The Red Army has been shrunk to the utmost limit. Reorganisations will occur less frequently from now on. The cadres must increasingly specialise and perfect themselves in their work. And then the commander and the commissar will, to an increasing extent, be merged in one person.
The reasons for the duality that exists in the command and administrative apparatus of the Red Army are known to all. The revolutionaries did not know the soldier’s trade, while the military men did not know, or did not want to know, about the revolution. The revolutionary soldier needs not only training but also education, not only to be commanded but also to receive political leadership. This is why a commissar was appointed to head the military units and the military institutions of the revolution alongside the commander. If this had not been done, the revolution would not have triumphed: without it we should not have had today a Red Army built in the image and likeness of the revolution itself.
However, organisational duality was not established to last for all time. The cadre of commissars is now not temporary, as it was in the first period of the civil war, but permanent. This means that every commissar must endeavour to master the soldier’s trade, so as to become, in time, a finished commander. On the other hand, every commander who is worthy of the name must be not only an instructor but also an educator, not only a military chief but also a revolutionary leader. Commander and commissar must, in the course of time, merge in one person.
But we cannot go over immediately to this new regime. Great caution and strict gradualism are needed. It is necessary that the present commissars become commanders and that the young commanders, at least, learn to perform the duties of commissars. This is the goal we must aim at. We must move towards it cautiously, but firmly and confidently.
A new step in this direction has been taken, in the first place where the central administrative and supply directorates and institutions are concerned. This measure has been motivated, apart from general considerations of principle, by the need for a further reduction in establishments.
Here and there it is being said that the relevant order by the Revolutionary War Council of the Republic has been understood to mean that the corps of commissars is to be completely liquidated in the very near future, and that this measure is being preceded by withdrawal of the commissars into the background.
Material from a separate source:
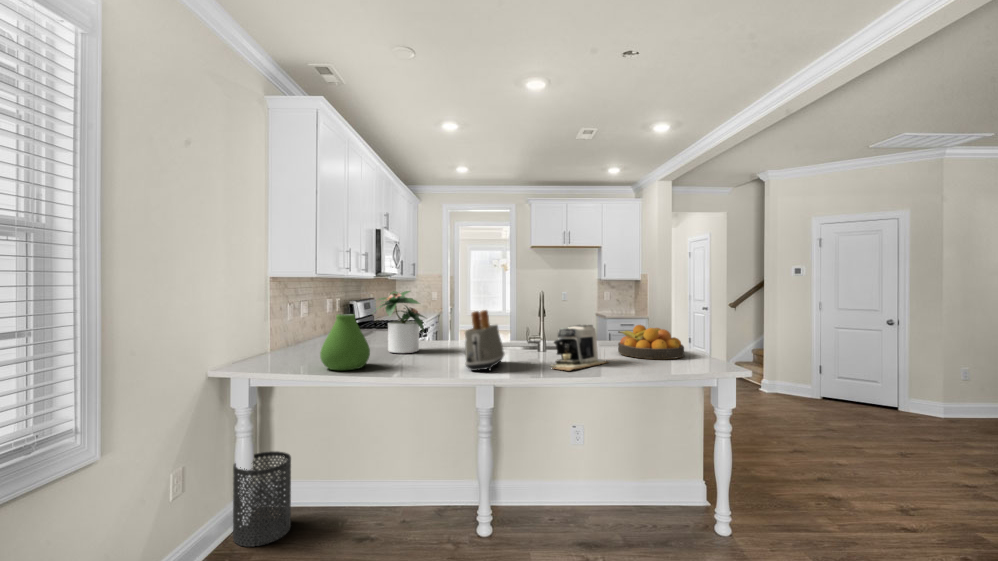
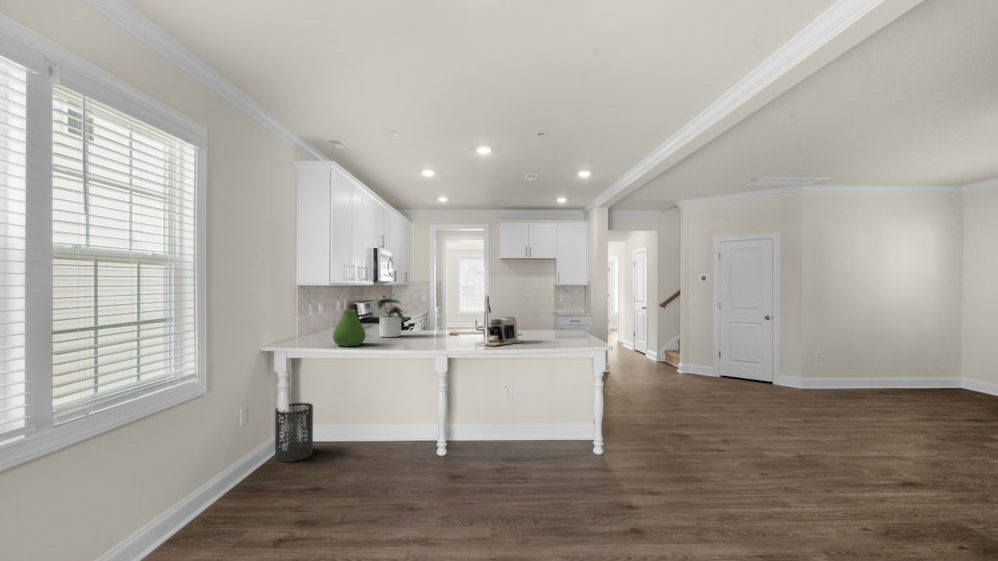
toaster: present [465,310,504,371] -> none [427,307,456,346]
fruit bowl: present [618,325,684,359] -> none [537,317,580,340]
If the order has been understood in this way, then it must have been badly formulated. The Revolutionary War Council of the Republic has now given the necessary clarification. Our fundamental task is not to subordinate the commissar to the commander but to merge in one person these two functions, which are equally important, equally necessary. In all those cases where this has not yet been achieved, and until it has been achieved, commander and commissar will, as before, work side by side, their rights and duties and theft mutual relations remaining just as they have been hitherto.